As for the image format and bit depth, I always render to OpenEXR format at 32 bits with all the channels included. I can't tell you how wonderful this workflow is. After you try it, you won't settle for anything else. It's so easy to just replace the loaded file (or image sequence) in Fusion or Nuke and see the compositing script working just fine and even adapting to different resolutions. What a wonderful world (Fig.20)
I also rendered a simple black and white image with the tan mask to work on it in post (Fig.21).
The main compositing was done inside Fusion 6.1. With all the elements and mattes I had there wasn't much I couldn't do in post.

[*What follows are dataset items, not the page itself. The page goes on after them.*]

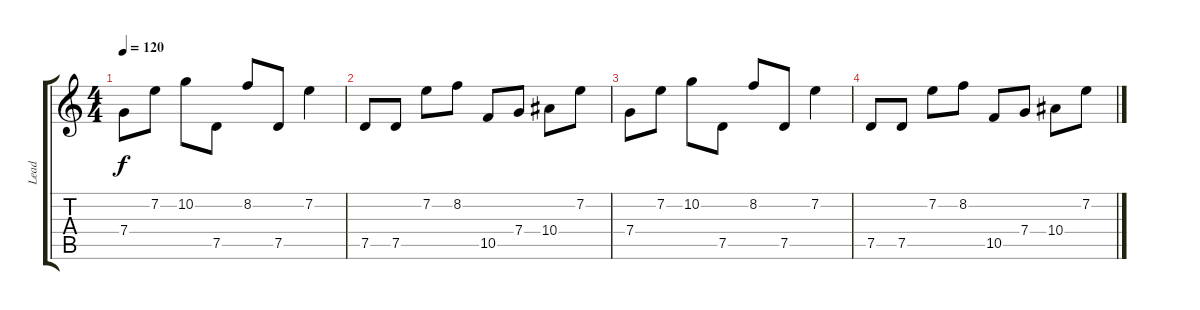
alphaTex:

\track ("Lead" "Lead") {instrument distortionguitar}
\staff {score tabs}
\tuning (D4 A3 F3 C3 G2 D2) {hide}
\ts (4 4)
\tempo 120
\clef g2
\ks c
7.4.8{dy f} 7.2.8 10.2.8 7.5.8 8.2.8 7.5.8 7.2.4 |
7.5.8{volume 4} 7.5.8 7.2.8 8.2.8 10.5.8 7.4.8 10.4.8 7.2.8 |
7.4.8 7.2.8 10.2.8 7.5.8 8.2.8 7.5.8 7.2.4 |
7.5.8{volume 0} 7.5.8 7.2.8 8.2.8 10.5.8 7.4.8 10.4.8 7.2.8
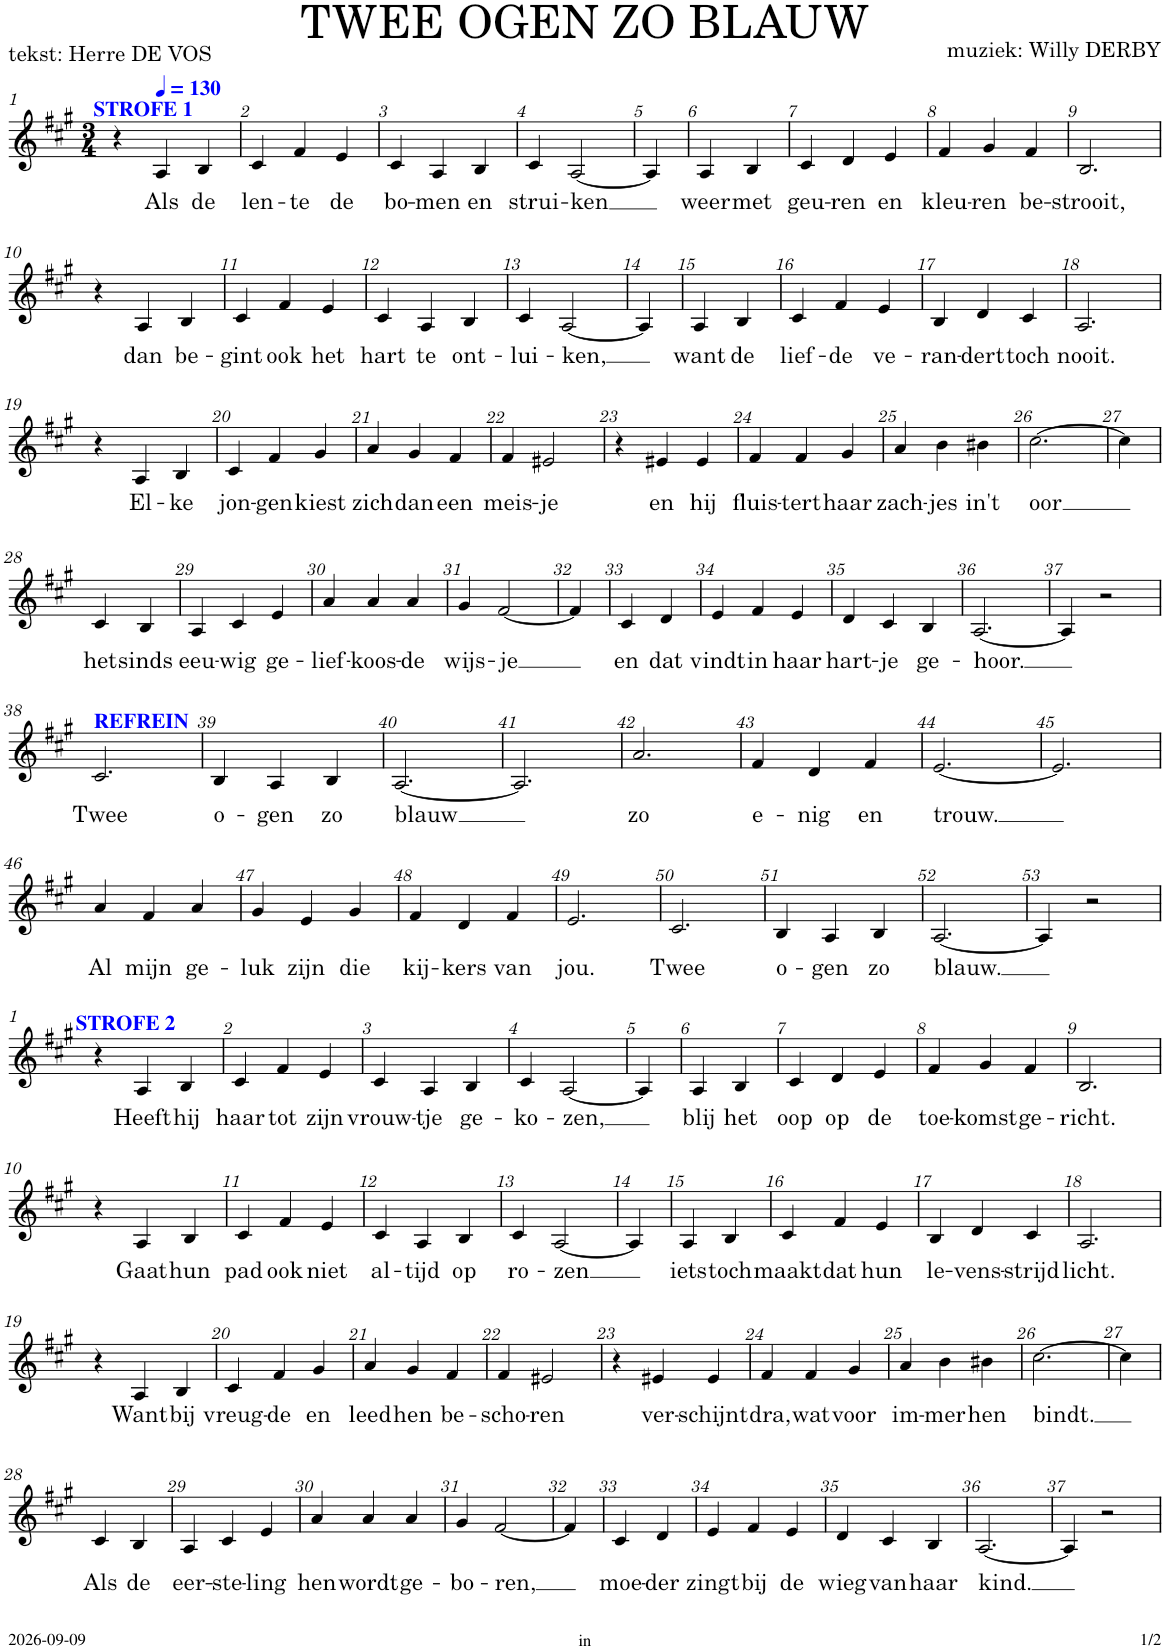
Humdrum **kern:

**kern	**text
*part1	*part1
*staff1	*staff1
*I"Soprano	*
*clefG2	*
*k[f#c#g#]	*
*M3/4	*
=1	=1
4r	.
*MM130	*
!LO:TX:a:B:color=#0000FF:t=STROFE 1	!
!	!LO:LY:b
4A/	Als
!	!LO:LY:b
4B/	de
=2	=2
!	!LO:LY:b
4c#/	len-
!	!LO:LY:b
4f#/	-te
!	!LO:LY:b
4e/	de
=3	=3
!	!LO:LY:b
4c#/	bo-
!	!LO:LY:b
4A/	-men
!	!LO:LY:b
4B/	en
=4	=4
!	!LO:LY:b
4c#/	strui-
!	!LO:LY:b
[2A/	-ken
=5	=5
4A/]	.
=6	=6
!	!LO:LY:b
4A/	weer
!	!LO:LY:b
4B/	met
=7	=7
!	!LO:LY:b
4c#/	geu-
!	!LO:LY:b
4d/	-ren
!	!LO:LY:b
4e/	en
=8	=8
!	!LO:LY:b
4f#/	kleu-
!	!LO:LY:b
4g#/	-ren
!	!LO:LY:b
4f#/	be-
=9	=9
!	!LO:LY:b
2.B/	-strooit,
!!LO:LB:g=z
=10	=10
4r	.
!	!LO:LY:b
4A/	dan
!	!LO:LY:b
4B/	be-
=11	=11
!	!LO:LY:b
4c#/	-gint
!	!LO:LY:b
4f#/	ook
!	!LO:LY:b
4e/	het
=12	=12
!	!LO:LY:b
4c#/	hart
!	!LO:LY:b
4A/	te
!	!LO:LY:b
4B/	ont-
=13	=13
!	!LO:LY:b
4c#/	-lui-
!	!LO:LY:b
[2A/	-ken,
=14	=14
4A/]	.
=15	=15
!	!LO:LY:b
4A/	want
!	!LO:LY:b
4B/	de
=16	=16
!	!LO:LY:b
4c#/	lief-
!	!LO:LY:b
4f#/	-de
!	!LO:LY:b
4e/	ve-
=17	=17
!	!LO:LY:b
4B/	-ran-
!	!LO:LY:b
4d/	-dert
!	!LO:LY:b
4c#/	toch
=18	=18
!	!LO:LY:b
2.A/	nooit.
!!LO:LB:g=z
=19	=19
4r	.
!	!LO:LY:b
4A/	El-
!	!LO:LY:b
4B/	-ke
=20	=20
!	!LO:LY:b
4c#/	jon-
!	!LO:LY:b
4f#/	-gen
!	!LO:LY:b
4g#/	kiest
=21	=21
!	!LO:LY:b
4a/	zich
!	!LO:LY:b
4g#/	dan
!	!LO:LY:b
4f#/	een
=22	=22
!	!LO:LY:b
4f#/	meis-
!	!LO:LY:b
2e#X/	-je
=23	=23
4r	.
!	!LO:LY:b
4e#X/	en
!	!LO:LY:b
4e#/	hij
=24	=24
!	!LO:LY:b
4f#/	fluis-
!	!LO:LY:b
4f#/	-tert
!	!LO:LY:b
4g#/	haar
=25	=25
!	!LO:LY:b
4a/	zach-
!	!LO:LY:b
4b\	-jes
!	!LO:LY:b
4b#X\	in't
=26	=26
!	!LO:LY:b
[2.cc#\	oor
=27	=27
4cc#\]	.
!!LO:LB:g=z
=28	=28
!	!LO:LY:b
4c#/	het
!	!LO:LY:b
4B/	sinds
=29	=29
!	!LO:LY:b
4A/	eeu-
!	!LO:LY:b
4c#/	-wig
!	!LO:LY:b
4e/	ge-
=30	=30
!	!LO:LY:b
4a/	-lief-
!	!LO:LY:b
4a/	-koos-
!	!LO:LY:b
4a/	-de
=31	=31
!	!LO:LY:b
4g#/	wijs-
!	!LO:LY:b
[2f#/	-je
=32	=32
4f#/]	.
=33	=33
!	!LO:LY:b
4c#/	en
!	!LO:LY:b
4d/	dat
=34	=34
!	!LO:LY:b
4e/	vindt
!	!LO:LY:b
4f#/	in
!	!LO:LY:b
4e/	haar
=35	=35
!	!LO:LY:b
4d/	hart-
!	!LO:LY:b
4c#/	-je
!	!LO:LY:b
4B/	ge-
=36	=36
!	!LO:LY:b
[2.A/	-hoor.
=37	=37
4A/]	.
2r	.
!!LO:LB:g=z
=38	=38
!LO:TX:a:B:color=#0000FF:t=REFREIN	!
!	!LO:LY:b
2.c#/	Twee
=39	=39
!	!LO:LY:b
4B/	o-
!	!LO:LY:b
4A/	-gen
!	!LO:LY:b
4B/	zo
=40	=40
!	!LO:LY:b
[2.A/	blauw
=41	=41
2.A/]	.
=42	=42
!	!LO:LY:b
2.a/	zo
=43	=43
!	!LO:LY:b
4f#/	e-
!	!LO:LY:b
4d/	-nig
!	!LO:LY:b
4f#/	en
=44	=44
!	!LO:LY:b
[2.e/	trouw.
=45	=45
2.e/]	.
!!LO:LB:g=z
=46	=46
!	!LO:LY:b
4a/	Al
!	!LO:LY:b
4f#/	mijn
!	!LO:LY:b
4a/	ge-
=47	=47
!	!LO:LY:b
4g#/	-luk
!	!LO:LY:b
4e/	zijn
!	!LO:LY:b
4g#/	die
=48	=48
!	!LO:LY:b
4f#/	kij-
!	!LO:LY:b
4d/	-kers
!	!LO:LY:b
4f#/	van
=49	=49
!	!LO:LY:b
2.e/	jou.
=50	=50
!	!LO:LY:b
2.c#/	Twee
=51	=51
!	!LO:LY:b
4B/	o-
!	!LO:LY:b
4A/	-gen
!	!LO:LY:b
4B/	zo
=52	=52
!	!LO:LY:b
[2.A/	blauw.
=53	=53
4A/]	.
2r	.
!!LO:LB:g=z
=1	=1
4r	.
!LO:TX:a:B:color=#0000FF:t=STROFE 2	!
!	!LO:LY:b
4A/	Heeft
!	!LO:LY:b
4B/	hij
=2	=2
!	!LO:LY:b
4c#/	haar
!	!LO:LY:b
4f#/	tot
!	!LO:LY:b
4e/	zijn
=3	=3
!	!LO:LY:b
4c#/	vrouw-
!	!LO:LY:b
4A/	-tje
!	!LO:LY:b
4B/	ge-
=4	=4
!	!LO:LY:b
4c#/	-ko-
!	!LO:LY:b
[2A/	-zen,
=5	=5
4A/]	.
=6	=6
!	!LO:LY:b
4A/	blij
!	!LO:LY:b
4B/	het
=7	=7
!	!LO:LY:b
4c#/	oop
!	!LO:LY:b
4d/	op
!	!LO:LY:b
4e/	de
=8	=8
!	!LO:LY:b
4f#/	toe-
!	!LO:LY:b
4g#/	-komst
!	!LO:LY:b
4f#/	ge-
=9	=9
!	!LO:LY:b
2.B/	-richt.
!!LO:LB:g=z
=10	=10
4r	.
!	!LO:LY:b
4A/	Gaat
!	!LO:LY:b
4B/	hun
=11	=11
!	!LO:LY:b
4c#/	pad
!	!LO:LY:b
4f#/	ook
!	!LO:LY:b
4e/	niet
=12	=12
!	!LO:LY:b
4c#/	al-
!	!LO:LY:b
4A/	-tijd
!	!LO:LY:b
4B/	op
=13	=13
!	!LO:LY:b
4c#/	ro-
!	!LO:LY:b
[2A/	-zen
=14	=14
4A/]	.
=15	=15
!	!LO:LY:b
4A/	iets
!	!LO:LY:b
4B/	toch
=16	=16
!	!LO:LY:b
4c#/	maakt
!	!LO:LY:b
4f#/	dat
!	!LO:LY:b
4e/	hun
=17	=17
!	!LO:LY:b
4B/	le-
!	!LO:LY:b
4d/	-vens-
!	!LO:LY:b
4c#/	-strijd
=18	=18
!	!LO:LY:b
2.A/	licht.
!!LO:LB:g=z
=19	=19
4r	.
!	!LO:LY:b
4A/	Want
!	!LO:LY:b
4B/	bij
=20	=20
!	!LO:LY:b
4c#/	vreug-
!	!LO:LY:b
4f#/	-de
!	!LO:LY:b
4g#/	en
=21	=21
!	!LO:LY:b
4a/	leed
!	!LO:LY:b
4g#/	hen
!	!LO:LY:b
4f#/	be-
=22	=22
!	!LO:LY:b
4f#/	-scho-
!	!LO:LY:b
2e#X/	-ren
=23	=23
4r	.
!	!LO:LY:b
4e#X/	ver-
!	!LO:LY:b
4e#/	-schijnt
=24	=24
!	!LO:LY:b
4f#/	dra,
!	!LO:LY:b
4f#/	wat
!	!LO:LY:b
4g#/	voor
=25	=25
!	!LO:LY:b
4a/	im-
!	!LO:LY:b
4b\	-mer
!	!LO:LY:b
4b#X\	hen
=26	=26
!	!LO:LY:b
[2.cc#\	bindt.
=27	=27
4cc#\]	.
!!LO:LB:g=z
=28	=28
!	!LO:LY:b
4c#/	Als
!	!LO:LY:b
4B/	de
=29	=29
!	!LO:LY:b
4A/	eer-
!	!LO:LY:b
4c#/	-ste-
!	!LO:LY:b
4e/	-ling
=30	=30
!	!LO:LY:b
4a/	hen
!	!LO:LY:b
4a/	wordt
!	!LO:LY:b
4a/	ge-
=31	=31
!	!LO:LY:b
4g#/	-bo-
!	!LO:LY:b
[2f#/	-ren,
=32	=32
4f#/]	.
=33	=33
!	!LO:LY:b
4c#/	moe-
!	!LO:LY:b
4d/	-der
=34	=34
!	!LO:LY:b
4e/	zingt
!	!LO:LY:b
4f#/	bij
!	!LO:LY:b
4e/	de
=35	=35
!	!LO:LY:b
4d/	wieg
!	!LO:LY:b
4c#/	van
!	!LO:LY:b
4B/	haar
=36	=36
!	!LO:LY:b
[2.A/	kind.
=37	=37
4A/]	.
2r	.
=	=
*-	*-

Essentially what you do is reconstruct the rendered image (also called a Beauty pass) with all the separated elements and then insert masked color correcting nodes in each element connection to the main string of the comp in order to change the color of an object, enhance the reflection etc. I did some background and tan testing (Fig.22).
After presenting some friends with a few different versions I decided on the tan and on the background. It's really important to have other people/artists give feedback on your work. It really helps you to refresh and see new things (good and bad) in your work.
So it was time for the final touches in After Effects and Red Giant's Magic Bullet. Next you'll see the evolution from render, to post-Fusion and finally post-Magic Bullet (Fig.23 - 25).
In terms of execution, this took me a single weekend, but to this I would have to add several weeks of mental conception and some sketching hours. As my first humour piece I am really happy with the result. It was a very fun and light project with some tripping overworked hours on a Sunday night.
As an artist I feel this type of work was more liberating than my usual attempts to create something that looks real, whether it exists in reality or not. I've definitely become a fan of cartoony work. You can give priority to creativity rather than technical virtue, although it's still important to remember that both should walk side-by-side, as close as possible.